Auditors asked for details, and whether Morris was a recipient. Indian Affairs never responded.
So the auditors had no choice but to close the case. They conclude in their report that a full audit “would not yield additional benefits” for the department.
The auditors also noted that “the RCMP had investigated and determined that there was no criminal wrongdoing.” But that’s largely because a forensic audit was needed to build the case.
“This is a complex investigation and one that would benefit greatly from having a forensic audit completed,” wrote Cpl. Steve Alexander of the Whitehorse RCMP to McMillan in June of 2006.
In November of that year, Yukon MP Larry Bagnell called on Jim Prentice, then minister of Indian and Northern Affairs, to complete an audit: “should you be truly committed to the Conservative’s covenant towards accountability and transparency, you will act on this issue in a timely and responsible fashion,” Bagnell wrote, to no avail.
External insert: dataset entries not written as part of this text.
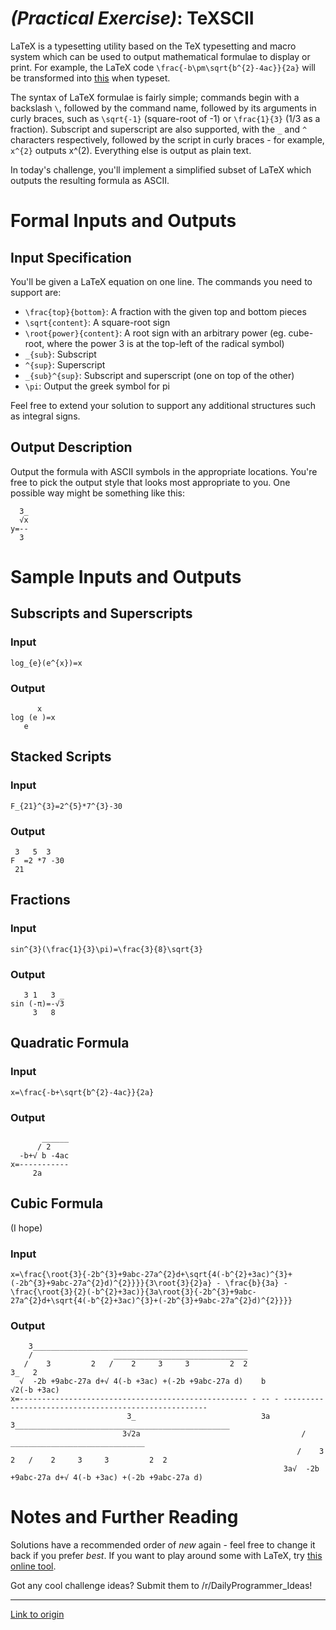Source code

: # [](#PEIcon) _(Practical Exercise)_: TeXSCII

LaTeX is a typesetting utility based on the TeX typesetting and macro system which can be used to output mathematical formulae to display or print. For example, the LaTeX code `\frac{-b\pm\sqrt{b^{2}-4ac}}{2a}` will be transformed into [this](http://latex.codecogs.com/gif.latex?%5Cdpi%7B200%7D%20%5Cfrac%7B-b%5Cpm%5Csqrt%7Bb%5E%7B2%7D-4ac%7D%7D%7B2a%7D) when typeset.

The syntax of LaTeX formulae is fairly simple; commands begin with a backslash `\`, followed by the command name, followed by its arguments in curly braces, such as `\sqrt{-1}` (square-root of -1) or `\frac{1}{3}` (1/3 as a fraction). Subscript and superscript are also supported, with the `_` and `^` characters respectively, followed by the script in curly braces - for example, `x^{2}` outputs x^(2). Everything else is output as plain text.

In today's challenge, you'll implement a simplified subset of LaTeX which outputs the resulting formula as ASCII.

# Formal Inputs and Outputs

## Input Specification

You'll be given a LaTeX equation on one line. The commands you need to support are:

* `\frac{top}{bottom}`: A fraction with the given top and bottom pieces
* `\sqrt{content}`: A square-root sign
* `\root{power}{content}`: A root sign with an arbitrary power (eg. cube-root, where the power 3 is at the top-left of the radical symbol)
* `_{sub}`: Subscript
* `^{sup}`: Superscript
* `_{sub}^{sup}`: Subscript and superscript (one on top of the other)
* `\pi`: Output the greek symbol for pi

Feel free to extend your solution to support any additional structures such as integral signs.

## Output Description

Output the formula with ASCII symbols in the appropriate locations. You're free to pick the output style that looks most appropriate to you. One possible way might be something like this:

      3_
      √x
    y=--
      3 

# Sample Inputs and Outputs

## Subscripts and Superscripts

### Input

    log_{e}(e^{x})=x

### Output

          x
    log (e )=x
       e

## Stacked Scripts

### Input

    F_{21}^{3}=2^{5}*7^{3}-30

### Output

     3   5  3   
    F  =2 *7 -30
     21         


## Fractions

### Input

    sin^{3}(\frac{1}{3}\pi)=\frac{3}{8}\sqrt{3}

### Output
    
       3 1   3 _
    sin (-π)=-√3
         3   8  

## Quadratic Formula

### Input

    x=\frac{-b+\sqrt{b^{2}-4ac}}{2a}

### Output

           ______
          / 2    
      -b+√ b -4ac
    x=-----------
         2a     

## Cubic Formula

(I hope)

### Input

    x=\frac{\root{3}{-2b^{3}+9abc-27a^{2}d+\sqrt{4(-b^{2}+3ac)^{3}+(-2b^{3}+9abc-27a^{2}d)^{2}}}}{3\root{3}{2}a} - \frac{b}{3a} - \frac{\root{3}{2}(-b^{2}+3ac)}{3a\root{3}{-2b^{3}+9abc-27a^{2}d+\sqrt{4(-b^{2}+3ac)^{3}+(-2b^{3}+9abc-27a^{2}d)^{2}}}}

### Output

        3________________________________________________                                                             
        /                  ______________________________                                                             
       /    3         2   /    2     3     3         2  2                             3_   2                          
      √  -2b +9abc-27a d+√ 4(-b +3ac) +(-2b +9abc-27a d)    b                         √2(-b +3ac)                     
    x=--------------------------------------------------- - -- - -----------------------------------------------------
                              3_                            3a       3________________________________________________
                             3√2a                                    /                  ______________________________
                                                                    /    3         2   /    2     3     3         2  2
                                                                 3a√  -2b +9abc-27a d+√ 4(-b +3ac) +(-2b +9abc-27a d) 

# Notes and Further Reading

Solutions have a recommended order of *new* again - feel free to change it back if you prefer *best*. If you want to play around some with LaTeX, try [this online tool](http://www.codecogs.com/latex/eqneditor.php).

Got any cool challenge ideas? Submit them to /r/DailyProgrammer_Ideas!

---

[Link to origin](https://www.reddit.com/r/dailyprogrammer/38nhgx)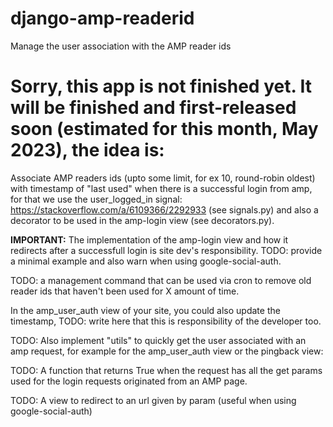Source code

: # django-amp-readerid
Manage the user association with the AMP reader ids

# Sorry, this app is not finished yet. It will be finished and first-released soon (estimated for this month, May 2023), the idea is:

Associate AMP readers ids (upto some limit, for ex 10, round-robin oldest) with timestamp of "last used" when there is a successful login from amp, for that we use the user_logged_in signal: https://stackoverflow.com/a/6109366/2292933 (see signals.py) and also a decorator to be used in the amp-login view (see decorators.py).

**IMPORTANT:** The implementation of the amp-login view and how it redirects after a successfull login is site dev's responsibility. TODO: provide a minimal example and also warn when using google-social-auth.

TODO: a management command that can be used via cron to remove old reader ids that haven't been used for X amount of time.

In the amp_user_auth view of your site, you could also update the timestamp, TODO: write here that this is responsibility of the developer too.

TODO: Also implement "utils" to quickly get the user associated with an amp request, for example for the amp_user_auth view or the pingback view:

TODO: A function that returns True when the request has all the get params used for the login requests originated from an AMP page.

TODO: A view to redirect to an url given by param (useful when using google-social-auth)
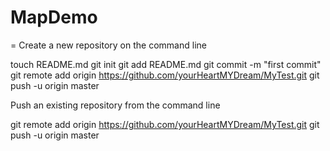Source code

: MapDemo
======

=
Create a new repository on the command line

touch README.md
git init
git add README.md
git commit -m "first commit"
git remote add origin https://github.com/yourHeartMYDream/MyTest.git
git push -u origin master



Push an existing repository from the command line


git remote add origin https://github.com/yourHeartMYDream/MyTest.git
git push -u origin master
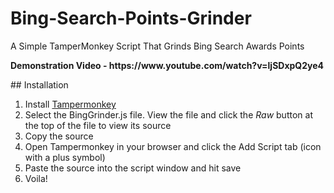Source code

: # Bing-Search-Points-Grinder
<p> A Simple TamperMonkey Script That Grinds Bing Search Awards Points</p>
<p><b>Demonstration Video - https://www.youtube.com/watch?v=ljSDxpQ2ye4</b></p>
## Installation

1. Install [Tampermonkey](https://tampermonkey.net/)
1. Select the BingGrinder.js file. View the file and click the _Raw_ button at the top of the file to view its source
1. Copy the source
1. Open Tampermonkey in your browser and click the Add Script tab (icon with a plus symbol)
1. Paste the source into the script window and hit save
1. Voila!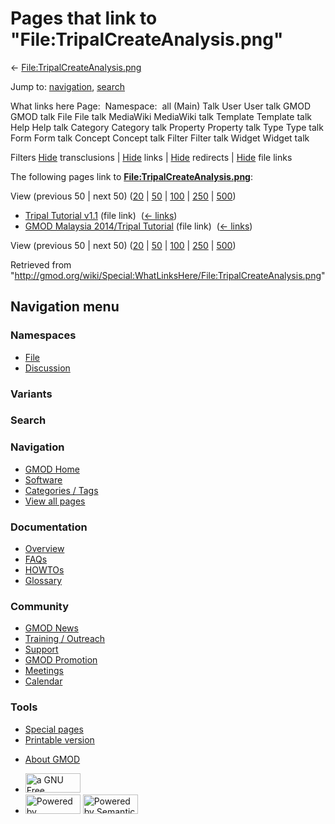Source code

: <div id="mw-page-base" class="noprint">

</div>

<div id="mw-head-base" class="noprint">

</div>

<div id="content" class="mw-body" role="main">

<span id="top"></span>

<div id="mw-js-message" style="display:none;">

</div>



# <span dir="auto">Pages that link to "File:TripalCreateAnalysis.png"</span>

<div id="bodyContent">

<div id="contentSub">

←
[File:TripalCreateAnalysis.png](/wiki/File:TripalCreateAnalysis.png "File:TripalCreateAnalysis.png")

</div>

<div id="jump-to-nav" class="mw-jump">

Jump to: [navigation](#mw-navigation), [search](#p-search)

</div>

<div id="mw-content-text">

What links here Page:  Namespace:  all (Main) Talk User User talk GMOD
GMOD talk File File talk MediaWiki MediaWiki talk Template Template talk
Help Help talk Category Category talk Property Property talk Type Type
talk Form Form talk Concept Concept talk Filter Filter talk Widget
Widget talk

Filters
[Hide](/mediawiki/index.php?title=Special:WhatLinksHere/File:TripalCreateAnalysis.png&hidetrans=1 "Special:WhatLinksHere/File:TripalCreateAnalysis.png")
transclusions \|
[Hide](/mediawiki/index.php?title=Special:WhatLinksHere/File:TripalCreateAnalysis.png&hidelinks=1 "Special:WhatLinksHere/File:TripalCreateAnalysis.png")
links \|
[Hide](/mediawiki/index.php?title=Special:WhatLinksHere/File:TripalCreateAnalysis.png&hideredirs=1 "Special:WhatLinksHere/File:TripalCreateAnalysis.png")
redirects \|
[Hide](/mediawiki/index.php?title=Special:WhatLinksHere/File:TripalCreateAnalysis.png&hideimages=1 "Special:WhatLinksHere/File:TripalCreateAnalysis.png")
file links

The following pages link to
**[File:TripalCreateAnalysis.png](/wiki/File:TripalCreateAnalysis.png "File:TripalCreateAnalysis.png")**:

View (previous 50 \| next 50)
([20](/mediawiki/index.php?title=Special:WhatLinksHere/File:TripalCreateAnalysis.png&limit=20 "Special:WhatLinksHere/File:TripalCreateAnalysis.png")
\|
[50](/mediawiki/index.php?title=Special:WhatLinksHere/File:TripalCreateAnalysis.png&limit=50 "Special:WhatLinksHere/File:TripalCreateAnalysis.png")
\|
[100](/mediawiki/index.php?title=Special:WhatLinksHere/File:TripalCreateAnalysis.png&limit=100 "Special:WhatLinksHere/File:TripalCreateAnalysis.png")
\|
[250](/mediawiki/index.php?title=Special:WhatLinksHere/File:TripalCreateAnalysis.png&limit=250 "Special:WhatLinksHere/File:TripalCreateAnalysis.png")
\|
[500](/mediawiki/index.php?title=Special:WhatLinksHere/File:TripalCreateAnalysis.png&limit=500 "Special:WhatLinksHere/File:TripalCreateAnalysis.png"))

- [Tripal Tutorial
  v1.1](/wiki/Tripal_Tutorial_v1.1 "Tripal Tutorial v1.1") (file link) ‎
  <span class="mw-whatlinkshere-tools">([←
  links](/mediawiki/index.php?title=Special:WhatLinksHere&target=Tripal+Tutorial+v1.1 "Special:WhatLinksHere"))</span>
- [GMOD Malaysia 2014/Tripal
  Tutorial](/wiki/GMOD_Malaysia_2014/Tripal_Tutorial "GMOD Malaysia 2014/Tripal Tutorial")
  (file link) ‎ <span class="mw-whatlinkshere-tools">([←
  links](/mediawiki/index.php?title=Special:WhatLinksHere&target=GMOD+Malaysia+2014%2FTripal+Tutorial "Special:WhatLinksHere"))</span>

View (previous 50 \| next 50)
([20](/mediawiki/index.php?title=Special:WhatLinksHere/File:TripalCreateAnalysis.png&limit=20 "Special:WhatLinksHere/File:TripalCreateAnalysis.png")
\|
[50](/mediawiki/index.php?title=Special:WhatLinksHere/File:TripalCreateAnalysis.png&limit=50 "Special:WhatLinksHere/File:TripalCreateAnalysis.png")
\|
[100](/mediawiki/index.php?title=Special:WhatLinksHere/File:TripalCreateAnalysis.png&limit=100 "Special:WhatLinksHere/File:TripalCreateAnalysis.png")
\|
[250](/mediawiki/index.php?title=Special:WhatLinksHere/File:TripalCreateAnalysis.png&limit=250 "Special:WhatLinksHere/File:TripalCreateAnalysis.png")
\|
[500](/mediawiki/index.php?title=Special:WhatLinksHere/File:TripalCreateAnalysis.png&limit=500 "Special:WhatLinksHere/File:TripalCreateAnalysis.png"))

</div>

<div class="printfooter">

Retrieved from
"<http://gmod.org/wiki/Special:WhatLinksHere/File:TripalCreateAnalysis.png>"

</div>

<div id="catlinks" class="catlinks catlinks-allhidden">

</div>

<div class="visualClear">

</div>

</div>

</div>

<div id="mw-navigation">

## Navigation menu

<div id="mw-head">



<div id="left-navigation">

<div id="p-namespaces" class="vectorTabs" role="navigation"
aria-labelledby="p-namespaces-label">

### Namespaces

- <span id="ca-nstab-image"><a href="/wiki/File:TripalCreateAnalysis.png" accesskey="c"
  title="View the file page [c]">File</a></span>
- <span id="ca-talk"><a
  href="/mediawiki/index.php?title=File_talk:TripalCreateAnalysis.png&amp;action=edit&amp;redlink=1"
  accesskey="t"
  title="Discussion about the content page [t]">Discussion</a></span>

</div>

<div id="p-variants" class="vectorMenu emptyPortlet" role="navigation"
aria-labelledby="p-variants-label">

### 

### Variants[](#)

<div class="menu">

</div>

</div>

</div>

<div id="right-navigation">





</div>

<div id="p-search" role="search">

### Search

<div id="simpleSearch">

</div>

</div>

</div>

</div>

<div id="mw-panel">

<div id="p-logo" role="banner">

<a href="/wiki/Main_Page"
style="background-image: url(http://gmod.org/images/GMOD-cogs.png);"
title="Visit the main page"></a>

</div>

<div id="p-Navigation" class="portal" role="navigation"
aria-labelledby="p-Navigation-label">

### Navigation

<div class="body">

- <span id="n-GMOD-Home">[GMOD Home](/wiki/Main_Page)</span>
- <span id="n-Software">[Software](/wiki/GMOD_Components)</span>
- <span id="n-Categories-.2F-Tags">[Categories /
  Tags](/wiki/Categories)</span>
- <span id="n-View-all-pages">[View all
  pages](/wiki/Special:AllPages)</span>

</div>

</div>

<div id="p-Documentation" class="portal" role="navigation"
aria-labelledby="p-Documentation-label">

### Documentation

<div class="body">

- <span id="n-Overview">[Overview](/wiki/Overview)</span>
- <span id="n-FAQs">[FAQs](/wiki/Category:FAQ)</span>
- <span id="n-HOWTOs">[HOWTOs](/wiki/Category:HOWTO)</span>
- <span id="n-Glossary">[Glossary](/wiki/Glossary)</span>

</div>

</div>

<div id="p-Community" class="portal" role="navigation"
aria-labelledby="p-Community-label">

### Community

<div class="body">

- <span id="n-GMOD-News">[GMOD News](/wiki/GMOD_News)</span>
- <span id="n-Training-.2F-Outreach">[Training /
  Outreach](/wiki/Training_and_Outreach)</span>
- <span id="n-Support">[Support](/wiki/Support)</span>
- <span id="n-GMOD-Promotion">[GMOD
  Promotion](/wiki/GMOD_Promotion)</span>
- <span id="n-Meetings">[Meetings](/wiki/Meetings)</span>
- <span id="n-Calendar">[Calendar](/wiki/Calendar)</span>

</div>

</div>

<div id="p-tb" class="portal" role="navigation"
aria-labelledby="p-tb-label">

### Tools

<div class="body">

- <span id="t-specialpages"><a href="/wiki/Special:SpecialPages" accesskey="q"
  title="A list of all special pages [q]">Special pages</a></span>
- <span id="t-print"><a
  href="/mediawiki/index.php?title=Special:WhatLinksHere/File:TripalCreateAnalysis.png&amp;printable=yes"
  rel="alternate" accesskey="p"
  title="Printable version of this page [p]">Printable version</a></span>

</div>

</div>

</div>

</div>

<div id="footer" role="contentinfo">

- <span id="footer-places-about">[About
  GMOD](/wiki/GMOD:About "GMOD:About")</span>

<!-- -->

- <span id="footer-copyrightico">[<img src="http://www.gnu.org/graphics/gfdl-logo-small.png" width="88"
  height="31" alt="a GNU Free Documentation License" />](http://www.gnu.org/licenses/fdl-1.3.html)</span>
- <span id="footer-poweredbyico">[<img src="/mediawiki/skins/common/images/poweredby_mediawiki_88x31.png"
  width="88" height="31" alt="Powered by MediaWiki" />](//www.mediawiki.org/)
  [<img
  src="/mediawiki/extensions/SemanticMediaWiki/includes/../resources/images/smw_button.png"
  width="88" height="31" alt="Powered by Semantic MediaWiki" />](https://www.semantic-mediawiki.org/wiki/Semantic_MediaWiki)</span>

<div style="clear:both">

</div>

</div>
This was at a time when the federal Conservatives were pushing their Federal Accountability Act, which would have required First Nations to face the scrutiny of Canada’s auditor general. But, after the Assembly of First Nations mounted fierce opposition, this measure was stripped from the bill before it became law.
It would take another two years before Indian Affairs launched its review of the First Nation – with restrictions that seemed to ensure a full audit would not happen.
McMillan swept into power in 2003 as a reformer promising to clean up the First Nation’s financial mess. He now faces controversies of his own, involving the First Nation’s purchase of three hotels that was financed, in part, with affordable housing money.
“Here I am, with my name being dragged through the mud,” said McMillan. “It’s utterly disappointing for me.”
Morris also vied to be chief in the last election, in 2007. He finished in last place in the three-way race, receiving 87 votes.
Liard First Nation members head to the polls on Monday.